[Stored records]
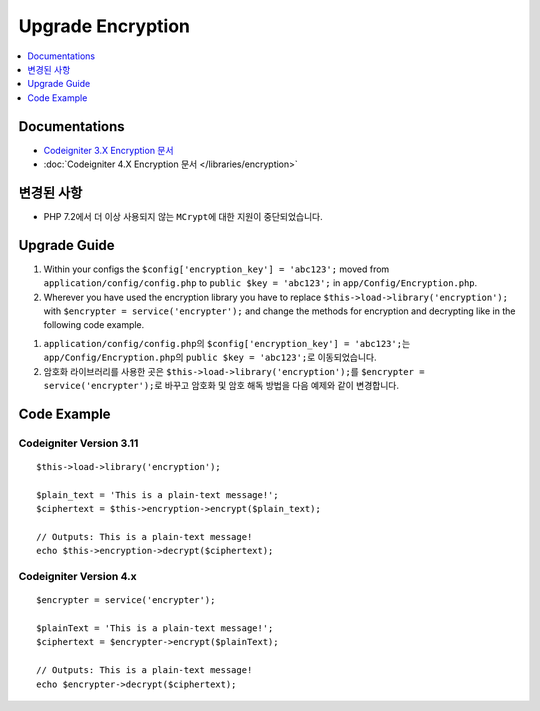 Upgrade Encryption
##################

.. contents::
    :local:
    :depth: 1


Documentations
==============

- `Codeigniter 3.X Encryption 문서 <http://codeigniter.com/userguide3/libraries/encryption.html>`_
- :doc:`Codeigniter 4.X Encryption 문서 </libraries/encryption>`


변경된 사항
=====================
- PHP 7.2에서 더 이상 사용되지 않는 ``MCrypt``\ 에 대한 지원이 중단되었습니다.

Upgrade Guide
=============
1. Within your configs the ``$config['encryption_key'] = 'abc123';`` moved from ``application/config/config.php`` to ``public $key = 'abc123';`` in ``app/Config/Encryption.php``.
2. Wherever you have used the encryption library you have to replace ``$this->load->library('encryption');`` with ``$encrypter = service('encrypter');`` and change the methods for encryption and decrypting like in the following code example.

1. ``application/config/config.php``\ 의 ``$config['encryption_key'] = 'abc123';``\ 는  ``app/Config/Encryption.php``\ 의 ``public $key = 'abc123';``\ 로  이동되었습니다.
2. 암호화 라이브러리를 사용한 곳은 ``$this->load->library('encryption');``\ 를 ``$encrypter = service('encrypter');``\ 로 바꾸고 암호화 및 암호 해독 방법을 다음 예제와 같이 변경합니다.

Code Example
============

Codeigniter Version 3.11
------------------------
::

    $this->load->library('encryption');

    $plain_text = 'This is a plain-text message!';
    $ciphertext = $this->encryption->encrypt($plain_text);

    // Outputs: This is a plain-text message!
    echo $this->encryption->decrypt($ciphertext);


Codeigniter Version 4.x
-----------------------
::

    $encrypter = service('encrypter');

    $plainText = 'This is a plain-text message!';
    $ciphertext = $encrypter->encrypt($plainText);

    // Outputs: This is a plain-text message!
    echo $encrypter->decrypt($ciphertext);
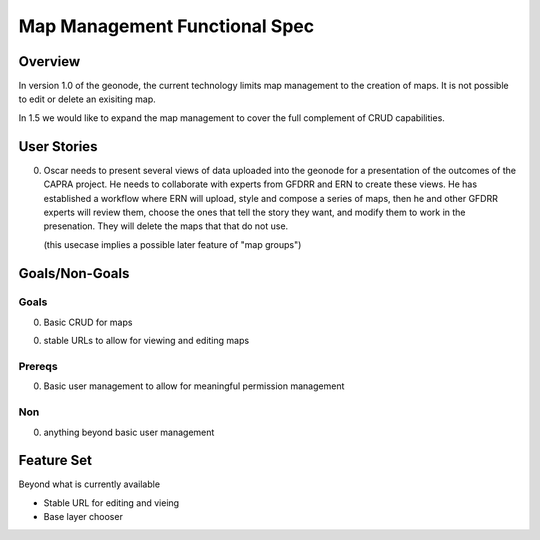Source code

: ================================
 Map Management Functional Spec
================================

Overview
========

In version 1.0 of the geonode, the current technology limits map
management to the creation of maps.  It is not possible to edit or
delete an exisiting map.

In 1.5 we would like to expand the map management to cover the full
complement of CRUD capabilities.

User Stories
============

0. Oscar needs to present several views of data uploaded into the
   geonode for a presentation of the outcomes of the CAPRA project. He
   needs to collaborate with experts from GFDRR and ERN to create
   these views.  He has established a workflow where ERN will upload,
   style and compose a series of maps, then he and other GFDRR experts
   will review them, choose the ones that tell the story they want,
   and modify them to work in the presenation.  They will delete the
   maps that that do not use.

   (this usecase implies a possible later feature of "map groups")


Goals/Non-Goals
===============

Goals
-----

0. Basic CRUD for maps

0. stable URLs to allow for viewing and editing maps

Prereqs
-------

0. Basic user management to allow for meaningful permission management

Non
---

0. anything beyond basic user management


Feature Set
===========

Beyond what is currently available

* Stable URL for editing and vieing
* Base layer chooser 











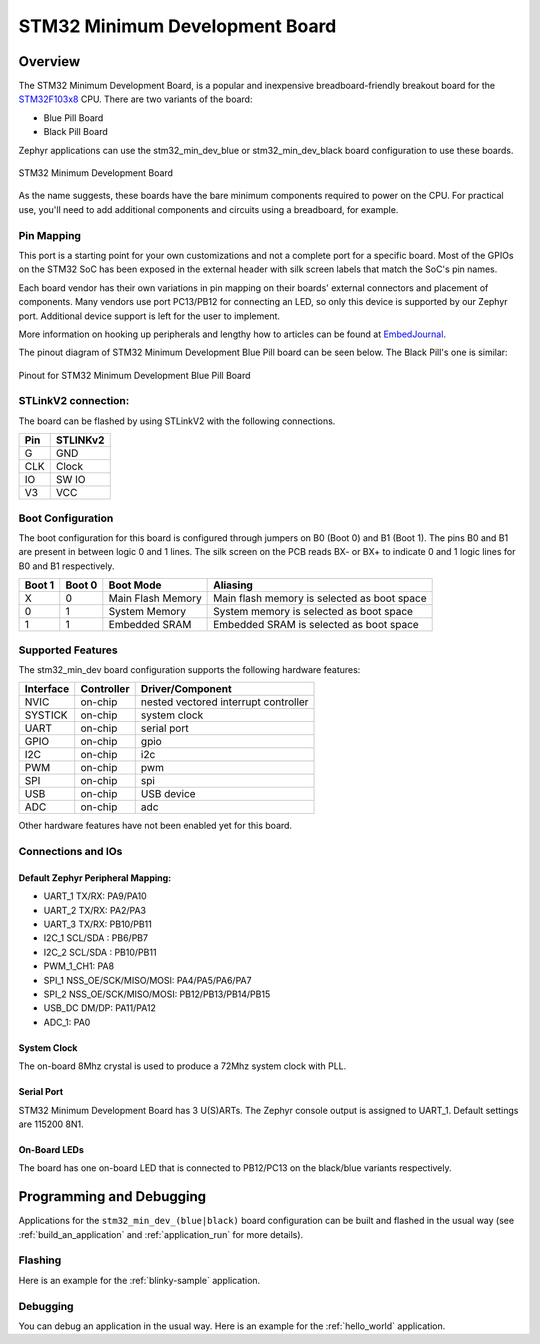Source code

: .. _stm32_min_dev:

STM32 Minimum Development Board
###############################

Overview
********

The STM32 Minimum Development Board, is a popular and inexpensive
breadboard-friendly breakout board for the `STM32F103x8`_ CPU. There
are two variants of the board:

- Blue Pill Board
- Black Pill Board

Zephyr applications can use the stm32_min_dev_blue or stm32_min_dev_black board
configuration to use these boards.

.. figure:: img/stm32_min_dev.jpg
     :width: 500px
     :align: center
     :height: 350px
     :alt: STM32 Minimum Development Board

     STM32 Minimum Development Board

As the name suggests, these boards have the bare minimum components required to
power on the CPU. For practical use, you'll need to add additional components
and circuits using a breadboard, for example.

Pin Mapping
===========

This port is a starting point for your own customizations and not a complete
port for a specific board. Most of the GPIOs on the STM32 SoC has been exposed
in the external header with silk screen labels that match the SoC's pin names.

Each board vendor has their own variations in pin mapping on their boards'
external connectors and placement of components. Many vendors use port PC13/PB12
for connecting an LED, so only this device is supported by our Zephyr port.
Additional device support is left for the user to implement.

More information on hooking up peripherals and lengthy how to articles can be
found at `EmbedJournal`_.

The pinout diagram of STM32 Minimum Development Blue Pill board can be seen
below. The Black Pill's one is similar:

.. figure:: img/stm32_min_dev_pinout_blue.jpg
     :width: 500px
     :align: center
     :height: 350px
     :alt: Pinout for STM32 Minimum Development Blue Pill Board

     Pinout for STM32 Minimum Development Blue Pill Board


STLinkV2 connection:
====================

The board can be flashed by using STLinkV2 with the following connections.

+--------+---------------+
| Pin    | STLINKv2      |
+========+===============+
| G      | GND           |
+--------+---------------+
| CLK    | Clock         |
+--------+---------------+
| IO     | SW IO         |
+--------+---------------+
| V3     | VCC           |
+--------+---------------+

Boot Configuration
==================

The boot configuration for this board is configured through jumpers on B0 (Boot 0)
and B1 (Boot 1). The pins B0 and B1 are present in between logic 0 and 1 lines. The
silk screen on the PCB reads BX- or BX+ to indicate 0 and 1 logic lines for B0 and B1
respectively.

+--------+--------+-------------------+---------------------------------------------+
| Boot 1 | Boot 0 | Boot Mode         | Aliasing                                    |
+========+========+===================+=============================================+
| X      | 0      | Main Flash Memory | Main flash memory is selected as boot space |
+--------+--------+-------------------+---------------------------------------------+
| 0      | 1      | System Memory     | System memory is selected as boot space     |
+--------+--------+-------------------+---------------------------------------------+
| 1      | 1      | Embedded SRAM     | Embedded SRAM is selected as boot space     |
+--------+--------+-------------------+---------------------------------------------+


Supported Features
==================

The stm32_min_dev board configuration supports the following hardware features:

+-----------+------------+----------------------+
| Interface | Controller | Driver/Component     |
+===========+============+======================+
| NVIC      | on-chip    | nested vectored      |
|           |            | interrupt controller |
+-----------+------------+----------------------+
| SYSTICK   | on-chip    | system clock         |
+-----------+------------+----------------------+
| UART      | on-chip    | serial port          |
+-----------+------------+----------------------+
| GPIO      | on-chip    | gpio                 |
+-----------+------------+----------------------+
| I2C       | on-chip    | i2c                  |
+-----------+------------+----------------------+
| PWM       | on-chip    | pwm                  |
+-----------+------------+----------------------+
| SPI       | on-chip    | spi                  |
+-----------+------------+----------------------+
| USB       | on-chip    | USB device           |
+-----------+------------+----------------------+
| ADC       | on-chip    | adc                  |
+-----------+------------+----------------------+

Other hardware features have not been enabled yet for this board.

Connections and IOs
===================

Default Zephyr Peripheral Mapping:
----------------------------------

- UART_1 TX/RX: PA9/PA10
- UART_2 TX/RX: PA2/PA3
- UART_3 TX/RX: PB10/PB11
- I2C_1 SCL/SDA : PB6/PB7
- I2C_2 SCL/SDA : PB10/PB11
- PWM_1_CH1: PA8
- SPI_1 NSS_OE/SCK/MISO/MOSI: PA4/PA5/PA6/PA7
- SPI_2 NSS_OE/SCK/MISO/MOSI: PB12/PB13/PB14/PB15
- USB_DC DM/DP: PA11/PA12
- ADC_1: PA0

System Clock
------------

The on-board 8Mhz crystal is used to produce a 72Mhz system clock with PLL.

Serial Port
-----------

STM32 Minimum Development Board has 3 U(S)ARTs. The Zephyr console output is
assigned to UART_1. Default settings are 115200 8N1.

On-Board LEDs
-------------

The board has one on-board LED that is connected to PB12/PC13 on the black/blue
variants respectively.

Programming and Debugging
*************************

Applications for the ``stm32_min_dev_(blue|black)`` board configuration can be
built and flashed in the usual way (see :ref:`build_an_application` and
:ref:`application_run` for more details).

Flashing
========

Here is an example for the :ref:`blinky-sample` application.

.. zephyr-app-commands::
   :zephyr-app: samples/basic/blinky
   :board: stm32_min_dev_blue
   :goals: build flash

Debugging
=========

You can debug an application in the usual way.  Here is an example for the
:ref:`hello_world` application.

.. zephyr-app-commands::
   :zephyr-app: samples/hello_world
   :board: stm32_min_dev_blue
   :maybe-skip-config:
   :goals: debug

.. _STM32F103x8:
        http://www.st.com/resource/en/datasheet/stm32f103c8.pdf
.. _EmbedJournal:
        https://embedjournal.com/tag/stm32-min-dev/
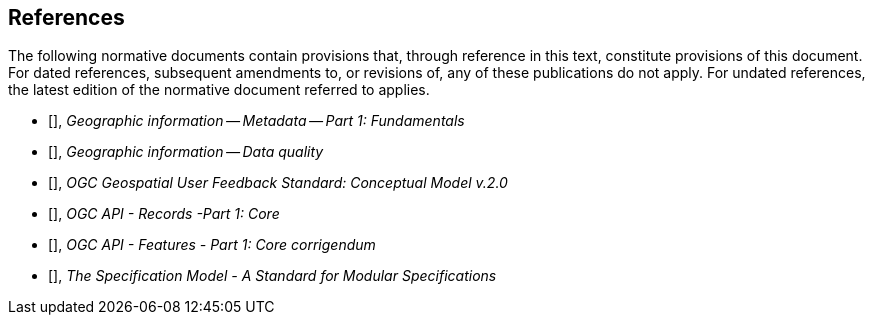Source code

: == References

The following normative documents contain provisions that, through reference in this text, constitute provisions of this document. For dated references, subsequent amendments to, or revisions of, any of these publications do not apply. For undated references, the latest edition of the normative document referred to applies.

//

//Insert References here. If there are no references, leave this section empty.

//References are to follow the Springer LNCS style, with the exception that optional information may be appended to references: DOIs are added after the date and web resource references may include an access date at the end of the reference in parentheses. See examples from Springer and OGC below.

* [[[ISO19115-1, ISO 19115-1:2014]]], _Geographic information -- Metadata -- Part 1: Fundamentals_

* [[[ISO19157, ISO 19157:2013]]], _Geographic information -- Data quality_

* [[[OGC23-017, OGC 23-017]]], _OGC Geospatial User Feedback Standard: Conceptual Model v.2.0_

* [[[OGC20-004, OGC 20-004]]], _OGC API - Records -Part 1: Core_

* [[[OGC17-069r4, OGC 17-069r4]]], _OGC API - Features - Part 1: Core corrigendum_

* [[[OGC08-131r3, OGC 08-131r3]]], _The Specification Model - A Standard for Modular Specifications_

* **What to produce**
From the entries above, extract each line containing "libraries".

* **Solution to this problem**
- `Codeigniter 3.X Encryption 문서 <http://codeigniter.com/userguide3/libraries/encryption.html>`_
- :doc:`Codeigniter 4.X Encryption 문서 </libraries/encryption>`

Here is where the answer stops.